C’est la deuxième fois que les JMJ se tiennent en Amérique latine. La précédente édition remonte à 1987 en Argentine à Buenos Aires avec le pape Jean-Paul II. Le choix de Rio n’est pas lié à l’élection du pape argentin. C’est Benoît XVI qui avait annoncé lors des JMJ d’août 2011 à Madrid la tenue de la prochaine rencontre mondiale de la jeunesse au Brésil.

C’est une heureuse coïncidence que ce choix de Rio et cette venue du pape François, dont on connaît l’intérêt pour les questions de justice sociale, intervient alors que la vague de contestations au Brésil n’est pas retombée. Pour le père Francys Silvestrini, adjoint du Provincial des jésuites au Brésil, si les JMJ sont la fête de la foi, elles sont une invitation à repenser les réalités sociales du pays.

Pacification des favelas

L’Eglise brésilienne, en lien étroit avec le Vatican, et la ville de Rio, se préparent depuis près de deux ans à l’organisation de cet évènement. Pour la ville de Rio, qui doit accueillir dans un an la Coupe du monde de football, les JMJ sont à la fois un test et la démonstration qu’elle est en mesure d’assurer la sécurité de ce type de manifestations.

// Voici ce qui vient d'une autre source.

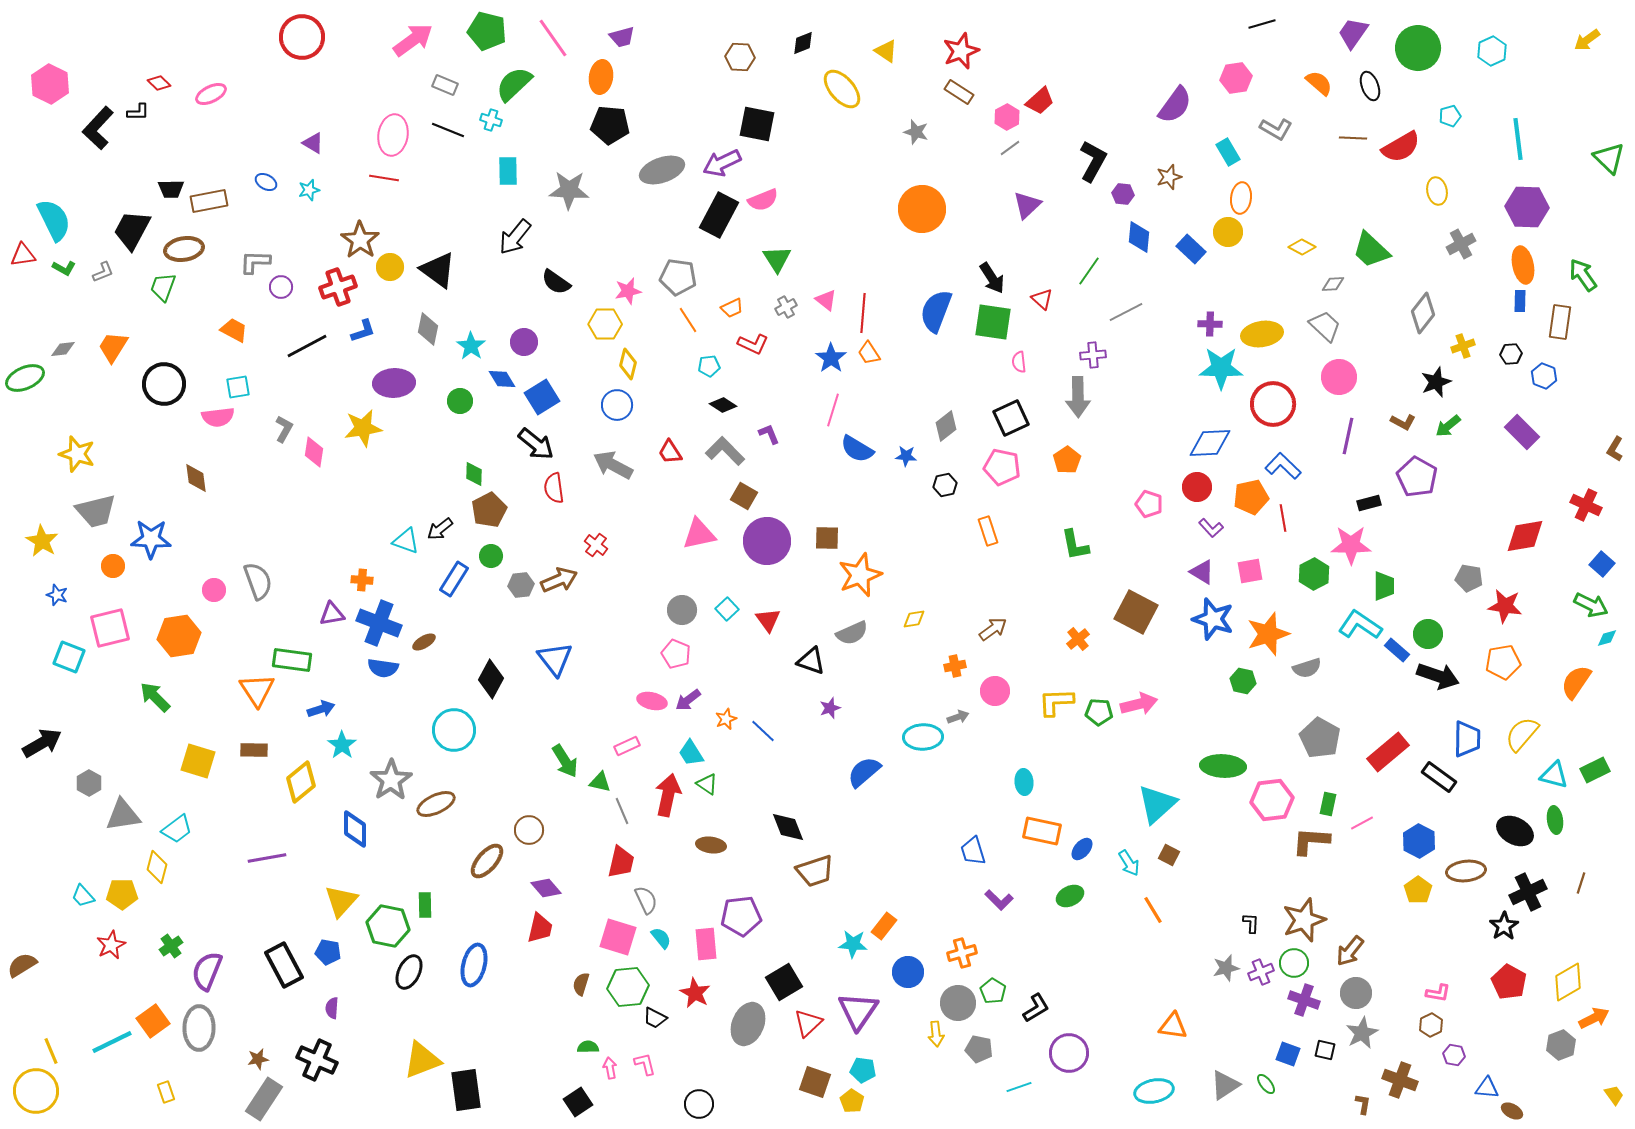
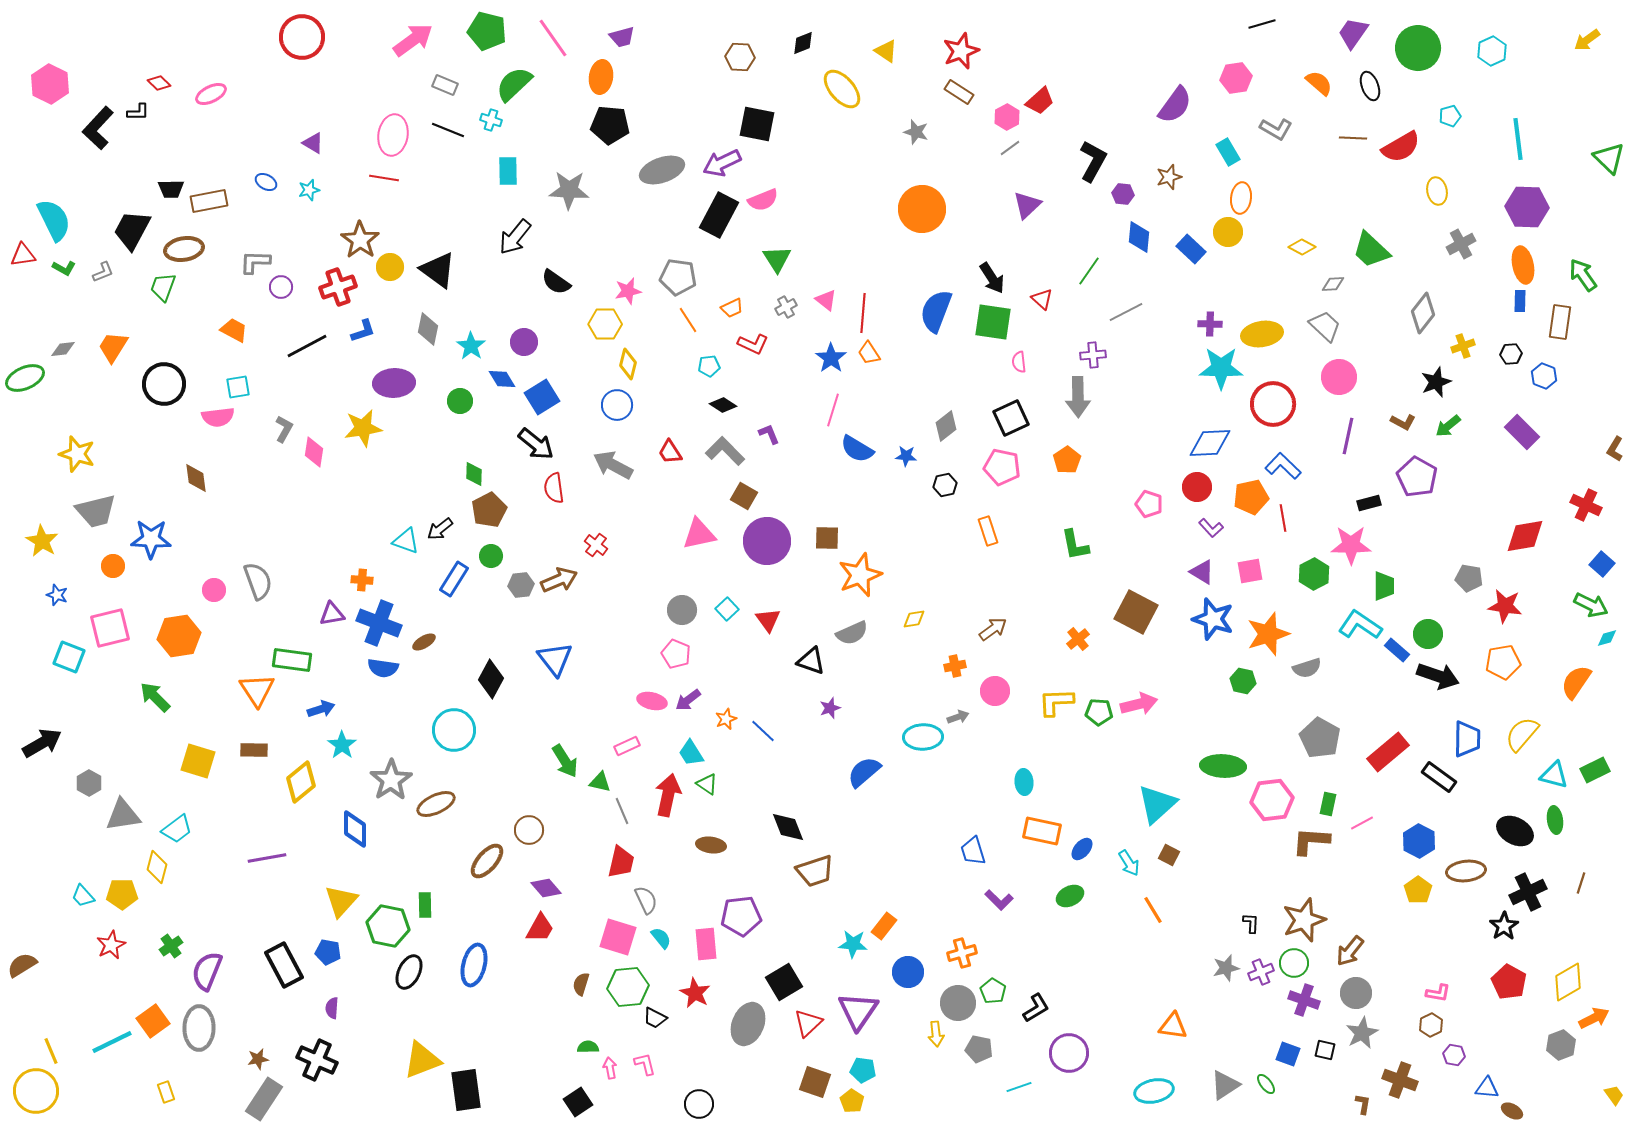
red trapezoid at (540, 928): rotated 16 degrees clockwise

Si des progrès ont été réalisés dans ce sens ces dernières années avec notamment la pacification de plusieurs favelas, les pèlerins, comme l’a souligné le consul général de France à Rio Jean-Claude Moyret, doivent respecter des règles de sécurité de base. Mais ce dernier se montre confiant.

Style simple et chaleur humaine

La délégation française, 5 200 jeunes dont 60 volontaires, est très bien organisée avec un QG basé dans une paroisse de Rio. Les pèlerins français viennent de passer une semaine dans plusieurs diocèses du Brésil, où ils ont été reçus dans des familles. Tous ont été frappés par la pauvreté et touchés par l’accueil très chaleureux qu’ils ont reçu.

Simon, un volontaire arrivé il y a six mois pour accueillir la délégation française, souligne que les Brésiliens ont un grand cœur et qu’ils sont heureux d’accueillir tous ces jeunes venus du monde entier et fiers de recevoir le pape François, qui a su d’emblée par son style simple et sa chaleur gagner les cœurs.